Quoted text:
* * * *

Subject Area Theoretical Chemistry: Molecules, Materials, Surfaces
Term from 2007 to 2011
Project identifier Deutsche Forschungsgemeinschaft (DFG) - Project number 43106883
 
Final Report Year 2013

Final Report Abstract

Using results of density functional calculations, this computational chemistry project was successful at generating new insights on our fundamental understanding of elementary C-C and C-H activation mechanisms during catalytic hydrocarbon reforming. The thermal decomposition and hydrogenolysis of ethylene was addressed in several high-impact publications that resulted from this project. The surface chemistry of ethylene and related C2 H x species is not only a prototype system, from which important lessons, transferable to higher hydrocarbons, have been learned, but it is also in its own right an industrially relevant problem, e.g., in the context of selective hydrogenation of acetylene or synthesis of functionalized olefins. We exhaustively studied the transformation network of ethylene on Pt(111) and Pd(111). Our calculations overruled some of the earlier assumptions regarding the mechanism of ethylene dehydrogenation on Pt(111). With the help of kinetic Monte-Carlo simulations, we established new mechanisms for the transformation of ethylene to ethylidyne, on both Pt(111) and Pd(111). W e also studied the hydrogenolysis of the C-C bond in ethylene on M(111) for M = Pd, Pt, Rh, and Ni, and identified the most likely precursors to C-C bond cleavage as well as precursors to coke formation on various noble metal surfaces. Our publications motivated related theoretical studies on these and other metal surfaces as well as further experimental studies on reactions of C2 H x species. The second central topic of the project was the selective ring opening of cyclopentane derivatives over supported metal catalysts. This type of reaction is thought to be a key step during hydrorefining of diesel feedstocks by conversion of polycyclic hydrocarbons to hydrocarbons with structures that exhibit fewer rings. Our computational studies introduced a mechanism for methylcyclopentane ring opening that allowed us to rationalize the experimentally observed selectivity toward various ring-opening products. W e successfully explained the different selectivity with respect to linear and branched hexanes on small and large Pt particles and, on other noble-metal catalysts, the insensitivity of the product distribution on the particle size.

* * * *

Problem 1:
Express the rows below, which record marked dot positions and poses, as a numbered list with blank lines omitted. Leave the picture lines out of your answer.

Material:
* * * *

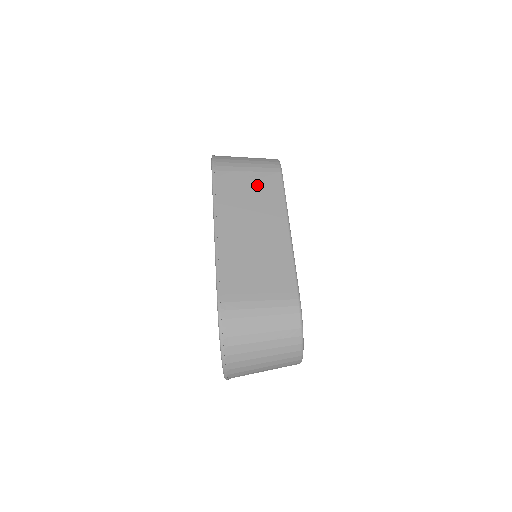
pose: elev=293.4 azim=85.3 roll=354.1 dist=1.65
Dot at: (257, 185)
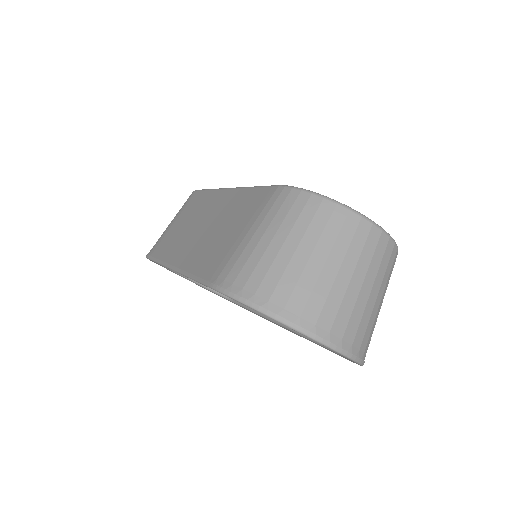
Dot at: (184, 215)
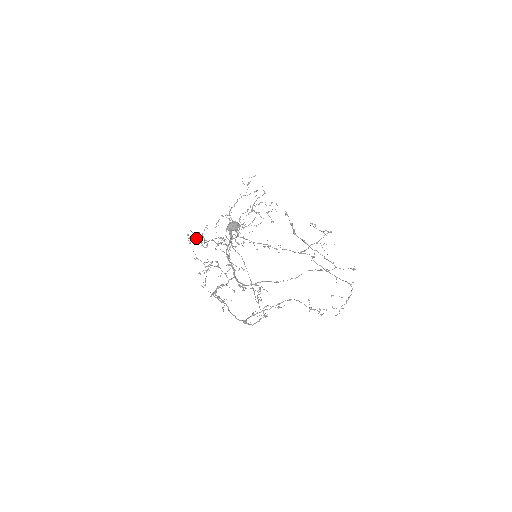
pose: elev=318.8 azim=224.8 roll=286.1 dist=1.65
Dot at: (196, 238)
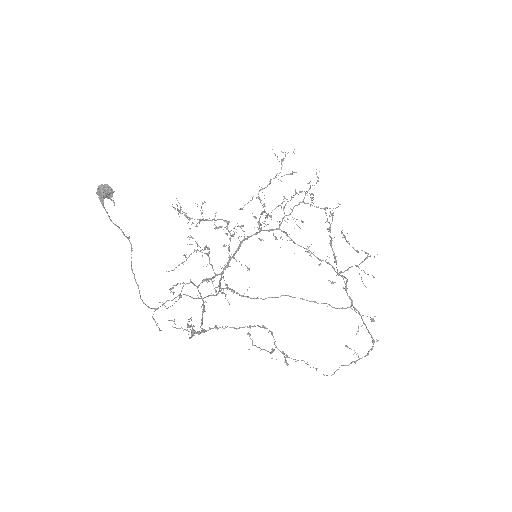
Dot at: occluded
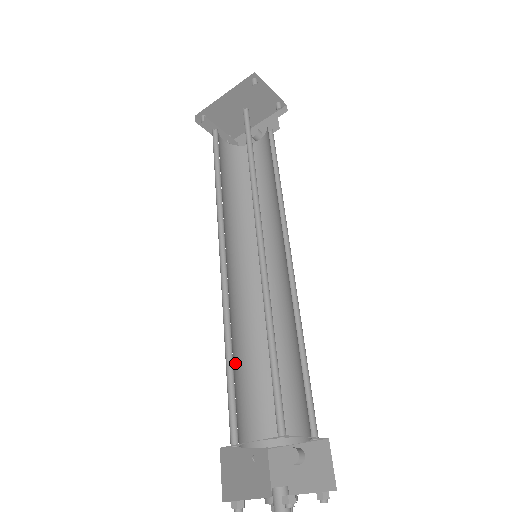
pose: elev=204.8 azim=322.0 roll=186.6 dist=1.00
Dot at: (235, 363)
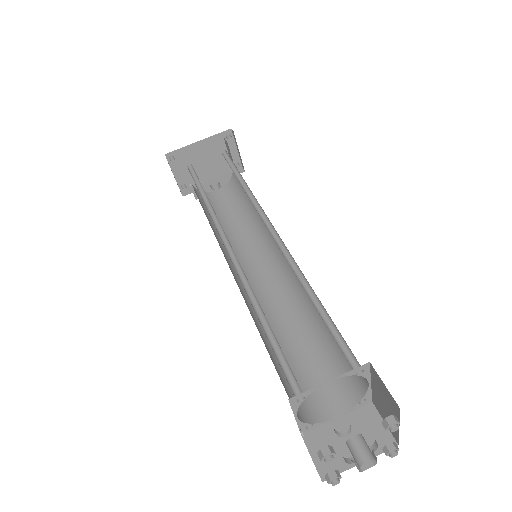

* * * *

Problem 2:
Answer these questions using the project report above:
(a) What is the DFG project number?
(b) On which two surfaces was the transformation network of ethylene exhaustively studied?
(c) For which metals M was the hydrogenolysis of the C-C bond in ethylene on M(111) studied?

Correct response 1:
1. pose: elev=293.4 azim=85.3 roll=354.1 dist=1.65
2. Dot at: (257, 185)
3. Dot at: (184, 215)
4. pose: elev=318.8 azim=224.8 roll=286.1 dist=1.65
5. Dot at: (196, 238)
6. Dot at: occluded
7. pose: elev=204.8 azim=322.0 roll=186.6 dist=1.00
8. Dot at: (235, 363)

Correct response 2:
(a) 43106883
(b) Pt(111) and Pd(111)
(c) Pd, Pt, Rh, and Ni